GIVEN PASSAGE:
*** Begin section ***

The European Commission’s (EC) June 2020 white paper1 proposing wide-ranging controls over foreign-subsidized companies’ access to Europe’s internal market has received fresh impetus. In a report issued earlier this month, the European Union’s (EU) audit body faulted the EC for a hitherto balkanized approach to foreign state-backed acquisitions. Senior administration officials have committed to maximum legislative priority for the proposals.
- The white paper proposes subjecting foreign state-subsidized companies to market investigations, mandatory notifications of acquisitions and potential disqualifications from public procurement.
- The merger review proposals would represent a step change for mergers and acquisitions in Europe. The proposals suggest a much lower threshold for notification than antitrust controls, review of both control and minority stakes, an obligatory standstill period and presumptions of unlawful trade distortion inter alia if the subsidy facilitated the acquisition.
- After consultation closes in September 2020, the EC will start the legislative process in the first quarter of 2021. But it remains to be seen whether there will be sufficient support among national capitals, whose backing is also needed. EU member states may judge they are better placed to assess the benefits of foreign state investment.

*** End section ***

PROBLEM DETAILS: Print the part of the passage on foreign subsidies starting with "- The white" and going on through "foreign state investment.". The rows that follow have no connection to the passage on foreign subsidies.

(Skeletal landmark data)
*** Begin section ***

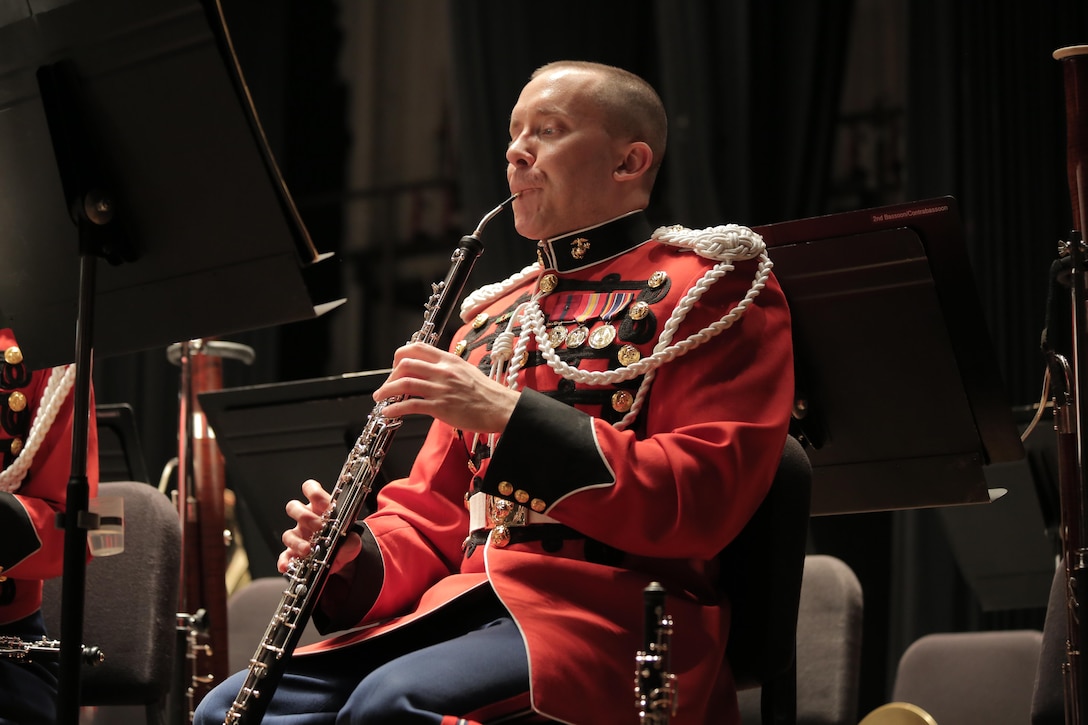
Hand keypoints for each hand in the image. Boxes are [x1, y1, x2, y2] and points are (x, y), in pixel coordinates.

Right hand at [277, 479, 361, 574]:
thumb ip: (351, 538)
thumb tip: (349, 540)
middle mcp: (306, 520)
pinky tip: (287, 566)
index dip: (315, 493)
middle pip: (294, 508)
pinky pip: (285, 556)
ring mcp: (298, 536)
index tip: (326, 504)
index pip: (311, 490)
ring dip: (297, 542)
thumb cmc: (344, 540)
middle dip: (305, 516)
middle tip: (319, 527)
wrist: (342, 558)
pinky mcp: (294, 554)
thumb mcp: (352, 537)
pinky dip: (285, 561)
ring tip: (307, 549)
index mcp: (319, 507)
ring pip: (288, 534)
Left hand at [373, 342, 518, 432]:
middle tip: (387, 386)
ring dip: (386, 391)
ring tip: (379, 398)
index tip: (395, 367)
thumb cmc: (487, 393)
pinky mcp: (441, 407)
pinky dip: (394, 409)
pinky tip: (388, 413)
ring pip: (403, 383)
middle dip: (390, 375)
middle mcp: (443, 370)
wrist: (501, 408)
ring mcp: (441, 388)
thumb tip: (430, 371)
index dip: (400, 356)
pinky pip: (410, 405)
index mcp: (449, 359)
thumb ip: (447, 369)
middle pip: (405, 363)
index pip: (417, 347)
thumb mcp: (466, 371)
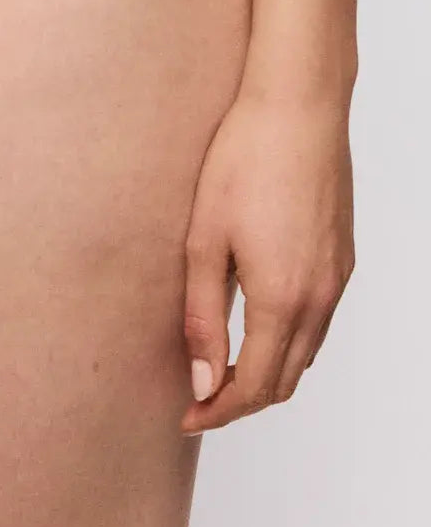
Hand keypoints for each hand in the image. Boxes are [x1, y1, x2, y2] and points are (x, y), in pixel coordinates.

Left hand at [180, 87, 354, 433]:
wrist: (297, 109)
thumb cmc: (242, 162)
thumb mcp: (204, 240)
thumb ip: (202, 315)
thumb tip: (203, 380)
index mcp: (282, 299)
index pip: (254, 386)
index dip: (218, 411)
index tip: (185, 417)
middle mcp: (320, 298)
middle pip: (285, 380)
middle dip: (241, 400)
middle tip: (197, 399)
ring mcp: (337, 278)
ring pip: (305, 353)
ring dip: (267, 372)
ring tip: (221, 367)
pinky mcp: (342, 257)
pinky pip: (319, 322)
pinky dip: (289, 342)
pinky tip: (257, 324)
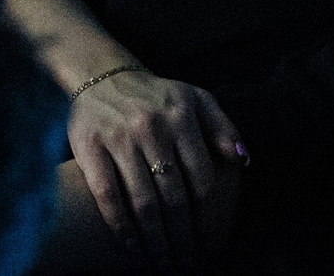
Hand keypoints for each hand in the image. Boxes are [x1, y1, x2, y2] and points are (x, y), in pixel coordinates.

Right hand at [67, 68, 248, 267]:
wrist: (103, 76)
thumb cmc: (157, 96)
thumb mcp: (196, 98)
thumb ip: (223, 127)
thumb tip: (243, 160)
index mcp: (182, 116)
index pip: (202, 179)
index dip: (208, 218)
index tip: (210, 243)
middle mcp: (152, 127)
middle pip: (174, 198)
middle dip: (183, 238)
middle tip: (186, 263)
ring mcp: (120, 138)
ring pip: (143, 203)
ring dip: (156, 241)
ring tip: (163, 262)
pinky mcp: (90, 147)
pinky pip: (108, 196)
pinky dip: (121, 226)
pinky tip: (132, 245)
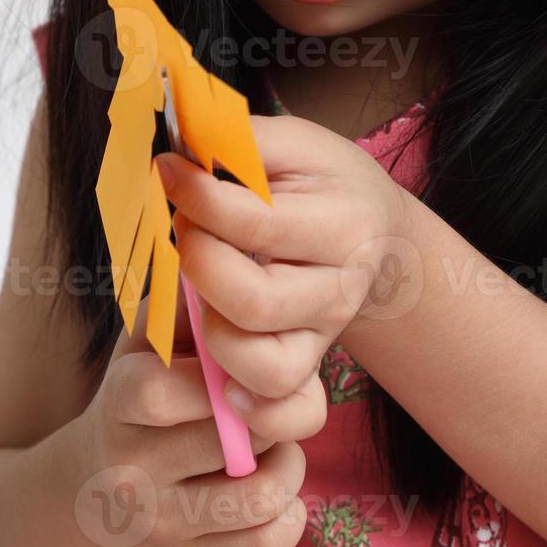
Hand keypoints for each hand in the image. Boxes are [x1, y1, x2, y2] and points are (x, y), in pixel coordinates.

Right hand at [56, 288, 322, 546]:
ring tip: (274, 446)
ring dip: (287, 464)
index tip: (243, 362)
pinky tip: (272, 488)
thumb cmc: (143, 390)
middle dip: (272, 411)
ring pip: (257, 497)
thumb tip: (233, 257)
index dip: (220, 371)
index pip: (159, 391)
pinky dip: (289, 515)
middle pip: (226, 440)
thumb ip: (187, 300)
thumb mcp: (148, 338)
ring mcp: (160, 524)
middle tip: (275, 401)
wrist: (91, 486)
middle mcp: (130, 470)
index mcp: (118, 402)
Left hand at [154, 113, 416, 417]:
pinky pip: (280, 406)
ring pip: (264, 364)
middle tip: (186, 229)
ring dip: (212, 329)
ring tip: (201, 289)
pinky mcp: (308, 364)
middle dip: (199, 262)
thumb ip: (244, 140)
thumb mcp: (297, 143)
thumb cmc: (326, 181)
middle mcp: (341, 288)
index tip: (169, 171)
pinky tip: (218, 367)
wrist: (378, 230)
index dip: (198, 198)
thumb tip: (182, 143)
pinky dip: (245, 401)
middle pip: (255, 301)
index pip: (257, 225)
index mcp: (346, 226)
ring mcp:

*** End section ***

ANSWER BOX:
- The white paper proposes subjecting foreign state-subsidized companies to market investigations, mandatory notifications of acquisitions and potential disqualifications from public procurement.
- The merger review proposals would represent a step change for mergers and acquisitions in Europe. The proposals suggest a much lower threshold for notification than antitrust controls, review of both control and minority stakes, an obligatory standstill period and presumptions of unlawful trade distortion inter alia if the subsidy facilitated the acquisition.
- After consultation closes in September 2020, the EC will start the legislative process in the first quarter of 2021. But it remains to be seen whether there will be sufficient support among national capitals, whose backing is also needed. EU member states may judge they are better placed to assess the benefits of foreign state investment.